AI thus will make conflicts more intense and
unpredictable. The attack surface of digital networked societies will be
too vast for human operators to defend manually. Lethal autonomous
weapons systems that select and engage targets will reduce the
capability of timely human intervention. While we may strive to have a
human “in the loop” or “on the loop,” the incentives for preemption and
premature escalation will be strong. Crisis management will become more
difficult.
These risks ought to encourage governments to develop
consultations and arms-control agreements; but it is not yet clear what
arms control for AI would look like. Unlike nuclear and conventional
weapons – which are large, visible, clunky, and countable – swarms of
AI-enabled drones or torpedoes are harder to verify, and the algorithms
that guide them are even more elusive.
It will be difficult to
constrain the development of AI capabilities generally, given the
importance and ubiquity of the technology for civilian use. Nonetheless,
it may still be possible to do something about military targeting
capabilities. The US already distinguishes between AI-enabled weapons
and autonomous AI weapons. The first are more precise and lethal but
still under human control; the latter can make lethal decisions without
human operators. The US says it will not possess the second type.
Moreover,
the United Nations has been studying the issue of a new international
treaty to ban such weapons. But will all countries agree? How will
compliance be verified? Given the learning capability of generative AI,
will weapons evolve in ways that evade restraints? In any event, efforts
to moderate the drive toward automaticity will be important. And, of
course, automaticity should not be allowed anywhere near nuclear-weapons
systems.
THE LEADERSHIP LAG
For all the lucidity and wisdom
in this well-written book, I wish the authors had taken us further in
suggesting solutions to the problems of how humans can control AI both
at home and abroad. They point out that AI is brittle because it lacks
self-awareness. It is not sentient and does not know what it doesn’t
know. For all its brilliance in surpassing humans in some endeavors, it
cannot identify and avoid blunders that would be obvious to any child.
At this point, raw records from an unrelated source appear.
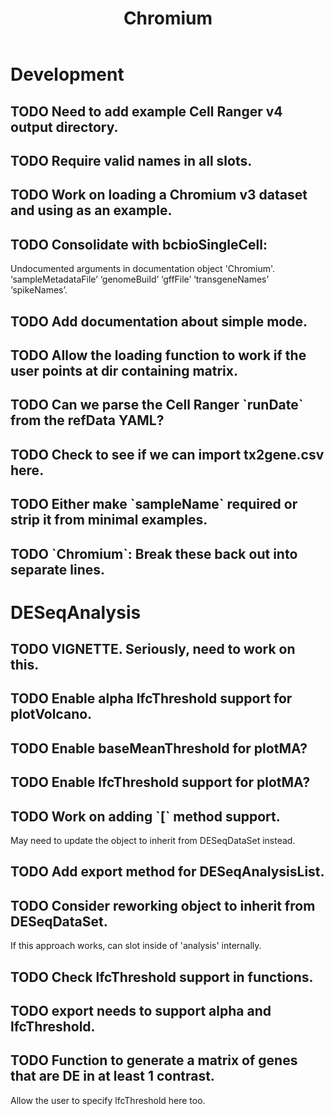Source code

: #+TITLE: Chromium
#+STARTUP: content
* Development
** TODO Need to add example Cell Ranger v4 output directory.
** TODO Require valid names in all slots.
** TODO Work on loading a Chromium v3 dataset and using as an example.
** TODO Consolidate with bcbioSingleCell:
    Undocumented arguments in documentation object 'Chromium'.
    ‘sampleMetadataFile’ ‘genomeBuild’ ‘gffFile’ ‘transgeneNames’ ‘spikeNames’.
** TODO Add documentation about simple mode.
** TODO Allow the loading function to work if the user points at dir containing matrix.
** TODO Can we parse the Cell Ranger `runDate` from the refData YAML?
** TODO Check to see if we can import tx2gene.csv here.
** TODO Either make `sampleName` required or strip it from minimal examples.
** TODO `Chromium`: Break these back out into separate lines.
* DESeqAnalysis
** TODO VIGNETTE. Seriously, need to work on this.
** TODO Enable alpha lfcThreshold support for plotVolcano.
** TODO Enable baseMeanThreshold for plotMA?
** TODO Enable lfcThreshold support for plotMA?
** TODO Work on adding `[` method support.
    May need to update the object to inherit from DESeqDataSet instead.
** TODO Add export method for DESeqAnalysisList.
** TODO Consider reworking object to inherit from DESeqDataSet.
    If this approach works, can slot inside of 'analysis' internally.
** TODO Check lfcThreshold support in functions.
** TODO export needs to support alpha and lfcThreshold.
** TODO Function to generate a matrix of genes that are DE in at least 1 contrast.
    Allow the user to specify lfcThreshold here too.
The Nobel laureate novelist Kazuo Ishiguro dramatizes this brilliantly
in his novel Klara and the Sun.
Kissinger, Schmidt, and
Huttenlocher note that AI’s inability to check otherwise clear errors on
its own underscores the importance of developing testing that allows
humans to identify limits, review proposed courses of action, and build
resilience into systems in case of AI failure. Societies should permit
AI to be employed in systems only after its creators demonstrate its
reliability through testing processes. “Developing professional
certification, compliance monitoring, and oversight programs for AI –
and the auditing expertise their execution will require – will be a
crucial societal project,” the authors write.
The authors
conclude with a proposal for a national commission comprising respected
figures from the highest levels of government, business, and academia.
It would have the dual function of ensuring that the country remains
intellectually and strategically competitive in AI, while also raising
global awareness of the technology’s cultural implications. Wise words,
but I wish they had told us more about how to achieve these important
objectives. In the meantime, they have produced a wonderfully readable
introduction to issues that will be critical to humanity’s future and
will force us to reconsider the nature of humanity itself.